Hon Lamin Ceesay, National Assembly member representing Kiang West constituency, yesterday, as the debate on the report of the Gambian delegation to the Second Ordinary Session of the Pan-African Parliament in May/June held in Midrand South Africa continued at the parliament house in Banjul echoed that leaders should respect their citizens to avert a coup.

He said some issues need to be looked at at the national level, particularly in the recommendation on the issue of peace and security. “Every parliament needs to discuss about it because any politician could be in government and the most democratic way to change government is through elections,” he stated.

Hon Ceesay added that it had become a norm and a culture in this continent that democratically elected governments are constantly and consistently overthrown by the military; this is very scary and leaders must respect and recognize the sovereignty of citizens.

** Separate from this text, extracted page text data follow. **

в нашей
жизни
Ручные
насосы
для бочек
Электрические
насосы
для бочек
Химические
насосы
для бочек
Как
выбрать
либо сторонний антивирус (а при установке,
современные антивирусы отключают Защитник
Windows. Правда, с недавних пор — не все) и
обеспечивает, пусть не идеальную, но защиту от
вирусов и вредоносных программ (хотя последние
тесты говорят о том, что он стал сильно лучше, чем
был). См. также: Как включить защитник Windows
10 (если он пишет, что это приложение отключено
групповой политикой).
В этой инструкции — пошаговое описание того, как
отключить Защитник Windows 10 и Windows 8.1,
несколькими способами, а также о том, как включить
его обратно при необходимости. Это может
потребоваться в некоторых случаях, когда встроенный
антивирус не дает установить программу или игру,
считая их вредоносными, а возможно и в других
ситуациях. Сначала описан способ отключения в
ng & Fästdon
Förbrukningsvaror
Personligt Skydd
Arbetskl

“If you want to gauge the will of the citizens of any country through the ballot and democratic elections from those democratic elections citizens will express their opinions regarding the leader they want to lead them. In any African country we have to reiterate that coups are not solutions to peace and stability, to misgovernance, corruption, and ill governance that we have in Africa,” he said.

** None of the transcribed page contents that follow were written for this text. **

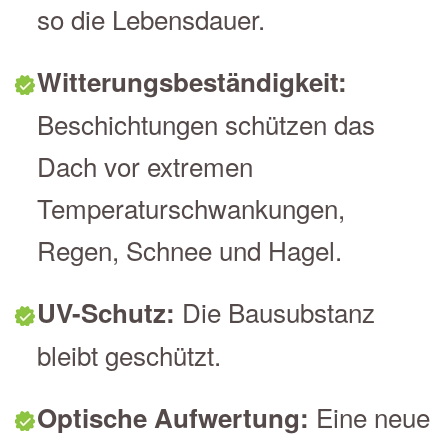
so die Lebensdauer.
Witterungsbeständigkeit:
Beschichtungen schützen das
Dach vor extremen
Temperaturschwankungen,
Regen, Schnee und Hagel.
Die Bausubstanz
UV-Schutz:
bleibt geschützt.
Eine neue
Optische Aufwertung:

He said there is a need for attitudinal change while leaders should practice good governance and stop misuse of public funds, “thus peace in development does not only mean the mere absence of war. In a country where you put your pregnant women on a cart to access health centers where people are drinking in an open well and a country where every traffic light junction you reach there are more than twenty beggars. I don’t think there is peace in a such country. So, to ensure that we have peace all these issues should be put into context to ensure citizens’ lives are uplifted.” 

However, the African continent must be free, and ensure that the Pan-African Parliament should take a position and reiterates this issue not only by putting them on paper.